== Consegna ==
Estrai dal brano sul difensore Andrea il segmento che inizia con "Dall’altro venerdì, credo" e termina con "è già cominciato.". Copialo alla lettera, senza alcuna modifica.

== Brano da leggere ==
===============

Si attaccava, ma continuavo a soffrire, si prendeva “a pallate” Donnarumma, ma io continuavo a soffrire. Benatia andava in goal, ma io… soffrivo.

Perché lo sapevo che sarebbe successo. L’ho intuito fin dai primi minuti. Quel ritmo strano del tuo passo, da macinatore brevilineo però su ben 1,87 centimetri d’altezza, sembrava afasico. I passaggi erano sempre troppo corti e le respinte disperate sempre poco assistite dalla fortuna.

 

Le rare sgroppate in avanti finivano con la palla nel vuoto. Anche se il tuo avversario (Ocampos?) non sembrava un osso duro tu, invece, sembravi in apnea. Quando Montella ha cambiato gli esterni regalandoti quel furetto di Deulofeu, è stata emessa la sentenza: imprendibile. Ti scappava da tutte le parti, ti faceva sbandare a destra, a sinistra, ti “piroettava” girandoti intorno con la palla, mentre con Asamoah, la palla non l’aveva nemmeno vista. Poi è arrivato il goal. Gli arrancavi dietro in affanno, senza mai raggiungerlo. Mentre il fiato ti mancava, Deulofeu sgusciava via e dava un pallone fatale (viziato da minimo fuorigioco) a Bacca che segnava. L’unico tiro del Milan nel primo tempo è stato goal. Qualcosa si è rotto: tutti imprecavano alla sfortuna, all’ arbitro al guardalinee, io, invece, guardavo la tua faccia stravolta, con le sempiterne occhiaie un po’più gonfie e la bocca aperta.

 

Nel secondo tempo non sei rientrato: l’altro tempo, quello che comanda tutto, non solo le partite di calcio, aveva emesso la sua diagnosi: a riposo. Almeno per ora, almeno per qualche respiro. Ma forse l’impietoso giudizio di Kronos s’allunga, ormai inesorabile, sugli ultimi bagliori della tua fulgida carriera. Per questo ho sofferto. Perché la visione della tua fatica, con una fitta, mi ha squarciato il velo e ho letto: è forse giunta l’ora di dirsi addio.

 

Sei stato, Andrea, non solo il giocatore dal rendimento più costantemente elevato della Juve dei 5 scudetti, uno dei difensori più lucidi, affilati ed equilibrati del nostro calcio, ma anche il miglior colpo di Marotta, che ti prese dal Wolsburg per 300 mila € arricchendo la squadra e la Nazionale d’un valore inestimabile. Quanti gialli? Quante espulsioni? Non si ricordano. Ce ne sono mai stati? Un calciatore esemplare, una sicurezza. Ovunque: in mezzo, a destra, perfino a sinistra. Recuperi fulminanti, uno contro uno garantiti, posizione dettata da un Gps innato. A Torino, in trasferta, ai Mondiali, agli Europei, mai una sbavatura nella tua dinamica classicità. Però il tempo non fa sconti. Qualche mese, un mezzo campionato, ma poi…

 

Dall’altro venerdì, credo che sia iniziato il conto alla rovescia. Per questo, nonostante la strameritata vittoria, alla fine ero triste: spero che l’addio sia lungo, ma è già cominciato.

===============

== Dati in esame ==
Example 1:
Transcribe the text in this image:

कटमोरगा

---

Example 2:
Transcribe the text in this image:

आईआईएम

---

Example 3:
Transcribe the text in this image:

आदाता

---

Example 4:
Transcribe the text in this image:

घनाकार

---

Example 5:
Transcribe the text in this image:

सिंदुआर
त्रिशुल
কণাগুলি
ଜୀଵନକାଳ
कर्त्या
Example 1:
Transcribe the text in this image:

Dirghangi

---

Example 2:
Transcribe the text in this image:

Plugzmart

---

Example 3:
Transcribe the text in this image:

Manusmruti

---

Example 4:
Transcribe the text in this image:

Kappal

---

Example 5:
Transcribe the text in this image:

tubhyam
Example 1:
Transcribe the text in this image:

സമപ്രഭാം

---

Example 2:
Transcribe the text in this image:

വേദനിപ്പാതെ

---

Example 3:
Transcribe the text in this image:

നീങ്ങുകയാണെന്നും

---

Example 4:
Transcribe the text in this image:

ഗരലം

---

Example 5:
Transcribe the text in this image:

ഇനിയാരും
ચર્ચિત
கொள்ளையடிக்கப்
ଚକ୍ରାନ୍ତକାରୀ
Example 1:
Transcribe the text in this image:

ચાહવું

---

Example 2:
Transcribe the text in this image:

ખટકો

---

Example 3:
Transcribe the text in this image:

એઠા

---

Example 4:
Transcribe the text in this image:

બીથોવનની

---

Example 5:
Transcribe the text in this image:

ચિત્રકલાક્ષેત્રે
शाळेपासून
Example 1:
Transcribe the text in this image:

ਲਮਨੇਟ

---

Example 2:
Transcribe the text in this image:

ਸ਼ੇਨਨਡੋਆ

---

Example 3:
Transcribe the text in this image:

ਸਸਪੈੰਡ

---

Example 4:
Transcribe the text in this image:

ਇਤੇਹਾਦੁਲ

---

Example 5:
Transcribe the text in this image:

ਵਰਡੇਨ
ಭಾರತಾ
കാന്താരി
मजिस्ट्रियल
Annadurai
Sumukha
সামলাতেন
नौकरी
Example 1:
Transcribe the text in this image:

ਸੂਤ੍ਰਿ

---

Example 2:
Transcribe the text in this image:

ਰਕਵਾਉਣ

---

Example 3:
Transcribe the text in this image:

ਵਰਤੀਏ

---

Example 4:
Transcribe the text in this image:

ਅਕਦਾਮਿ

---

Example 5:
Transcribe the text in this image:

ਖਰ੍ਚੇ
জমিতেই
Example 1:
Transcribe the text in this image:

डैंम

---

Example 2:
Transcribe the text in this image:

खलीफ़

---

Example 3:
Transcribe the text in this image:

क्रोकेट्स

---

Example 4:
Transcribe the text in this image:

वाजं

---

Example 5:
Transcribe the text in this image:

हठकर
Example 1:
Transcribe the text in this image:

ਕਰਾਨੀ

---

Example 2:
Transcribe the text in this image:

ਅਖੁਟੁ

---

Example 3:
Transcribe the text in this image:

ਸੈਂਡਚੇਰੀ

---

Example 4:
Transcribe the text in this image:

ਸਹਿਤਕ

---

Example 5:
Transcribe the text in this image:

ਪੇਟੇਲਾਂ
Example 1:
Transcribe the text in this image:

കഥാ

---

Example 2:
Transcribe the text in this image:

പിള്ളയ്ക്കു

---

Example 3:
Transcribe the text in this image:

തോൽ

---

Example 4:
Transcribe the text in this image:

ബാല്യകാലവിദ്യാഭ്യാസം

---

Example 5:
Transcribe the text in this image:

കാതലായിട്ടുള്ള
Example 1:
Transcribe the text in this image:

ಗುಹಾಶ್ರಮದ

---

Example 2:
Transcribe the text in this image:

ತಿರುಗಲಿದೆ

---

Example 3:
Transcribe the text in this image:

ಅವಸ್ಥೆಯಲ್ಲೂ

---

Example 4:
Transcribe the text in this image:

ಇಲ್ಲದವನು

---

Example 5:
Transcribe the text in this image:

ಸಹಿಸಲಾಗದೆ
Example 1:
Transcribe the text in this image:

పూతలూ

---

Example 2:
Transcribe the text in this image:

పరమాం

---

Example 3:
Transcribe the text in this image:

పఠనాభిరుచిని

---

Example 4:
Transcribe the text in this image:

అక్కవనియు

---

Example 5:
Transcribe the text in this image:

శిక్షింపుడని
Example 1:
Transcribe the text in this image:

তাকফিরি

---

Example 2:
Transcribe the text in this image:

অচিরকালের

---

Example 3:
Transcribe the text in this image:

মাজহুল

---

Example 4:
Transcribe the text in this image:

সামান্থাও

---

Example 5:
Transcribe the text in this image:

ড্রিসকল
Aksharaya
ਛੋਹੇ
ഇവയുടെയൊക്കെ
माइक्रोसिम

===============

== Soluzione ==
Dall’altro venerdì, credo che sia iniziato il conto alla rovescia. Per questo, nonostante la strameritata vittoria, alla fine ero triste: spero che l’addio sia lungo, ma è già cominciato.